Five general steps

The process from a user’s input - or prompt, as they are generally called - to an AI generated output goes via a seemingly simple five step process. Using the prompt and the context of the conversation, the model tries to predict the next word that would follow the given input. Once it has decided on what word to add, it repeats the process many times over, continuously looking at the original input plus the new words it has added, until it eventually decides to add a stop command. This process is adequately known as next-word prediction.

Next-word prediction can be broken down into five general steps: tokenization, vectorization, embedding, attention transforming, and output generation and selection. Using the tabs below, you can go through each step, as well as some important notes on the selection of the next word. This first animation will show you the general cycle of next-word prediction. The animations in each step will show in more detail what happens during each step, explaining the different elements in this first animation.

1. Tokenization

The first step to next word prediction is to cut up the input into smaller chunks that the model understands. These smaller chunks are called tokens. Whilst the process is called next word predictions, in actuality, tokens can be more than just words, such as parts of words, punctuation, or maybe even collections of words. In the case of ChatGPT’s first version, the model had a dictionary of over 50,000 tokens it could use to cut up the prompt.

2. Vectorization

As computers work in numerical space, each token gets turned into a list of values known as vectors. This vector is basically a coordinate for where the token exists in the multidimensional table that encodes human languages, created during the pre-training phase of machine learning. Each value in this list represents one of the dimensions of that table. To highlight the complexity of human language: ChatGPT‘s first version used vectors with a length of over 12,000 values.

3. Embedding

All vectors of the tokens in the input/prompt, as well as a few additional ones representing certain features of the text such as the position of each token in the input or the similarity between two words, are combined to create a table that is known as an embedding. This embedding is the numerical representation of the input and is used to capture certain semantic and syntactic information.

4. Neural Network

The embedding can now be fed forward through the transformer neural network. For each vectorized token (also the ones earlier in the input that already have tokens following them), the transformer utilizes its attention mechanism to try and predict the next token, taking into consideration the context of the conversation by placing different weights to different tokens in an input. The next predicted token after the final vectorized token in the prompt gets saved, and the transformer feeds the embedding through to a new layer, where the process is repeated, although slightly altered based on the output of the previous layer. In ChatGPT’s first version, this process was repeated 96 times.

5. Output generation and selection

In the final layer of the transformer neural network, a list of vectors is created, alongside a list of probabilities that represent how likely each vector (which is a numerical representation of a token) would follow the input in natural language. The probabilities in this list of possibilities is moderated by fine-tuning, and does not necessarily reflect the true probabilities you would get based only on the raw data the model was trained on. This list is back-translated to readable words, and eventually one of the tokens is chosen to be added (the higher the probability, the likelier).

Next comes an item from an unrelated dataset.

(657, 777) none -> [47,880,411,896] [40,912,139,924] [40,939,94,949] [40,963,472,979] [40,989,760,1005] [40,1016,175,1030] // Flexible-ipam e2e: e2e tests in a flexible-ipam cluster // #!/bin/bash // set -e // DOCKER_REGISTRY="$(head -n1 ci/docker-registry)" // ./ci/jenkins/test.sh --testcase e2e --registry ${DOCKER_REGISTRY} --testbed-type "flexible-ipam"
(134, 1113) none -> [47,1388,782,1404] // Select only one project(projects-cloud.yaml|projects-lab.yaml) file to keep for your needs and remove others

The process then gets repeated from step 1, until the stop command is chosen to be added by the neural network.

Notes on output selection

As can be seen in the animations, LLMs do not simply focus on one token, but rather create a list of possibilities, and are not guaranteed to pick the most probable token to add. This probabilistic approach to language generation makes LLMs, and specifically chatbots such as ChatGPT, feel more human by providing more surprising or unexpected answers.

Which token gets chosen is dependent on a number of factors. For instance, there are so-called model ‘hyperparameters’, which are settings for the model as a whole, that dictate how likely it is that the model can forgo the more probable token. This includes settings such as word differentiation, which will make words that are already often used less likely to be chosen again. Of particular importance is the hyperparameter known as ‘temperature’. The higher the temperature of a model is, the more likely it is that words with a lower probability of occurring naturally still get selected as output. This setting usually ranges from 0 to 1, with most generative AI text models having it set around a value of 0.8 so that there are more varied responses. However, for most generative AI models this setting is not available to users, so knowing exactly how random the responses can be is unclear.

Additionally, developers can put in guardrails to protect against harmful or offensive language and information that can slip through the fine-tuning. These guardrails are not directly embedded into the AI model, but rather act as a final check to make sure language that wasn’t trained out through fine-tuning still is kept in check. Often these guardrails are updated frequently, and later on used as a basis for further refinement of the AI model when it is updated.